Senin, 26 Februari 2018 08:07 WIB

Kini Saatnya Dinas dan OPD di Kampar Buat Terobosan

Berita -
Kini Saatnya Dinas dan OPD di Kampar Buat Terobosan

Bupati Kampar saat memimpin rapat.

BANGKINANG (asatunews) -- Bupati Kampar H Azis Zaenal dan Catur Sugeng Susanto untuk mewujudkan Kabupaten Kampar yang lebih maju, dia menginginkan agar di setiap satker mulai dari para Kasi sampai Kepala Dinas  harus memiliki trobosan yang bagus.

Hal tersebut ditegaskan Bupati Kampar H Azis Zaenal SH MM didampingi Wakil Bupati Kampar Catur Sugeng Susanto SH dan Sekda Kampar Drs Yusri MSi saat melakukan diskusi singkat dalam kunjungan kerja dengan para pejabat di Kantor  Badan Pendapatan Daerah (Bapenda) dan Dinas P dan K di Bangkinang.

Dalam pertemuan tersebut, Bupati mengumpulkan seluruh pejabat di Bapenda mulai dari Kadis, Sekretaris, Kabid dan Kasi. Bahan utama mulai Kadis, Sekretaris serta para Kabid langsung satu-persatu dimintai keterangan terkait tugas pokok masing-masing. Sejauh mana pelaksanaan serta apa terobosan di setiap bidang atau OPD tersebut.

Terkait Pendapatan Asli Daerah (PAD), Azis menilai Kampar memiliki potensi PAD yang luar biasa. Namun, dia heran mengapa kenaikan PAD Kampar dari tahun ke tahun tidak terjadi. Jika pun mengalami kenaikan, naik hanya dengan persentase yang tipis.

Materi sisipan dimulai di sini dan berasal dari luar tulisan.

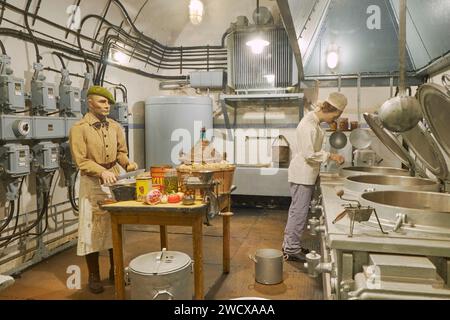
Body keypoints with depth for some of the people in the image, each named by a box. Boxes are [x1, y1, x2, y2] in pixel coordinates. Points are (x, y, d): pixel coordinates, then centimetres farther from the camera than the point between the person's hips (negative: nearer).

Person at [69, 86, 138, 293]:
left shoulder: (115, 127, 7)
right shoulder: (79, 128, -9)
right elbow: (81, 161, -13)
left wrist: (127, 163, -9)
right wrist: (102, 172, -27)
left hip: (115, 180, 5)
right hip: (92, 183, -5)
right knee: (93, 229, 2)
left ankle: (115, 271, 28)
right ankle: (94, 276, 17)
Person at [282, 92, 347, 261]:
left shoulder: (314, 121, 11)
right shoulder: (309, 125, -20)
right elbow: (309, 154, -23)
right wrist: (330, 156, -15)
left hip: (306, 174, 10)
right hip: (302, 175, -10)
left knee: (297, 210, 16)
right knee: (299, 211, -2)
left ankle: (290, 245, 27)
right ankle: (292, 249, 10)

''Ke depan, PAD kita harus meningkat. Banyak sumber yang bisa kita genjot untuk meeningkatkannya. Dengan syarat kita semua harus bekerja dan melakukan terobosan di bidang kita masing-masing,'' seru Azis.

''Saya juga mempertanyakan mengapa potensi PAD kita menguap? Kemana uang itu perginya, kesempatan untuk meningkatkan PAD ada kenapa kita tidak manfaatkan dengan baik. Dengan demikian berarti kita belum optimal mengelola PAD dari hasil pajak,'' ujar dia lagi.

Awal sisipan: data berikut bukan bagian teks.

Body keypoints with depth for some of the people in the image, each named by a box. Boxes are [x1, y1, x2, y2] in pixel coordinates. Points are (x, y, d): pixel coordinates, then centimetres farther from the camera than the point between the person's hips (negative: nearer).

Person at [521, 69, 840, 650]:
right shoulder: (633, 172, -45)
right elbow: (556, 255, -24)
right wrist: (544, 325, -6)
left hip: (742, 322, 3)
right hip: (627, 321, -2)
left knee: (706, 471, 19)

Untuk itu, Azis meminta para bawahannya untuk merubah pola pikir. Bekerja harus  mampu menelurkan ide-ide cemerlang untuk membangun, agar hasil kerjanya bisa dirasa oleh masyarakat  Kampar.

Ditempat yang berbeda, hal senada juga disampaikan Azis Zaenal saat melanjutkan kunjungan ke Dinas Pendidikan dan Kepemudaan Kampar, setiap esselon atau yang memegang tanggungjawab berikan terobosan yang bagus. Jangan hanya bekerja  menerima disposisi dari atasan semata.

''Yang tak kalah penting itu bekerja harus berbasis data. terukur dan terencana
Dalam hal ini, Azis mencontohkan kerja yang tak berbasis data terjadi di sekolah yang ada di Kecamatan Kampar Kiri Hulu dengan jumlah murid 70 orang, hanya memiliki 3 orang guru THL serta satu orang kepala sekolah merangkap sebagai guru yang hanya pangkat golongan IIa.

''Sementara Kampar memiliki 5.570 orang guru SMP dan SMA 1.157 serta THL 1.833. Dengan demikian bagaimana bisa 70 murid hanya memiliki 4 orang guru? Pemerataan distribusi guru tidak terajdi. Sementara datanya sudah jelas begitu. Mestinya guru-guru itu bisa kita sebar berdasarkan kebutuhan sekolah-sekolah di setiap kecamatannya,'' Azis mencontohkan.